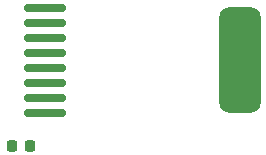
<source format=gbr>
%TF.GenerationSoftware,KiCad,Pcbnew,(6.0.0)*%
%TF.CreationDate,2022-01-12T21:24:23-06:00*%
%TF.ProjectId,Current_Sense,43757272-656e-4745-9f53-656e73652e6b,rev?*%
%TF.SameCoordinates,Original*%
%TF.FileFunction,Paste,Top*%
%TF.FilePolarity,Positive*%
%FSLAX46Y46*%
G04 Gerber Fmt 4.6, Leading zero omitted, Abs format (unit mm)*
G04 Created by KiCad (PCBNEW (6.0.0)) date 2022-01-12 21:24:23*
%MOMM*%
%LPD*%
G01*
G04 APERTURE LIST*
G04 Aperture macros list*
%AMRoundRect*
0 Rectangle with rounded corners*
0 $1 Rounding radius*
0 $2 $3 $4 $5 $6 $7 $8 $9 X,Y pos of 4 corners*
0 Add a 4 corners polygon primitive as box body*
4,1,4,$2,$3,$4,$5,$6,$7,$8,$9,$2,$3,0*
0 Add four circle primitives for the rounded corners*
1,1,$1+$1,$2,$3*
1,1,$1+$1,$4,$5*
1,1,$1+$1,$6,$7*
1,1,$1+$1,$8,$9*
0 Add four rect primitives between the rounded corners*
20,1,$1+$1,$2,$3,$4,$5,0*
20,1,$1+$1,$4,$5,$6,$7,0*
20,1,$1+$1,$6,$7,$8,$9,0*
20,1,$1+$1,$8,$9,$2,$3,0*%
G04 Aperture macros list end*
%ADD10RoundRect,0.218750X0.218750X0.256250X-0.218750X0.256250X-0.218750X-0.256250X0.218750X-0.256250X0*%
%ADD11RoundRect,0.875000X-0.875000X3.625000X-0.875000X-3.625000X0.875000X-3.625000X0.875000X3.625000X0*%
%ADD12RoundRect,0.175000X-1.575000X0.175000X-1.575000X-0.175000X1.575000X-0.175000X1.575000X0.175000X0*%
G04 APERTURE END LIST*
D10*
%TO.C,C1*%
X104521000Y-92329000D03*
X106096000Y-92329000D03*
%TD*%
D11*
%TO.C,J5*%
X123825000Y-85090000D03*
D12*
X107380000Y-84455000D03*
X107380000Y-81915000D03*
X107380000Y-80645000D03*
X107380000Y-83185000D03*
X107380000Y-85725000D03*
X107380000Y-86995000D03*
X107380000Y-88265000D03*
X107380000Y-89535000D03*
%TD*%
M02*

</source>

**Your instructions**. Throughout the data above, copy all lines where the word "corners" is found.

**Expected output**.
0 Rectangle with rounded corners*
0 $2 $3 $4 $5 $6 $7 $8 $9 X,Y pos of 4 corners*
0 Add a 4 corners polygon primitive as box body*
0 Add four circle primitives for the rounded corners*
0 Add four rect primitives between the rounded corners*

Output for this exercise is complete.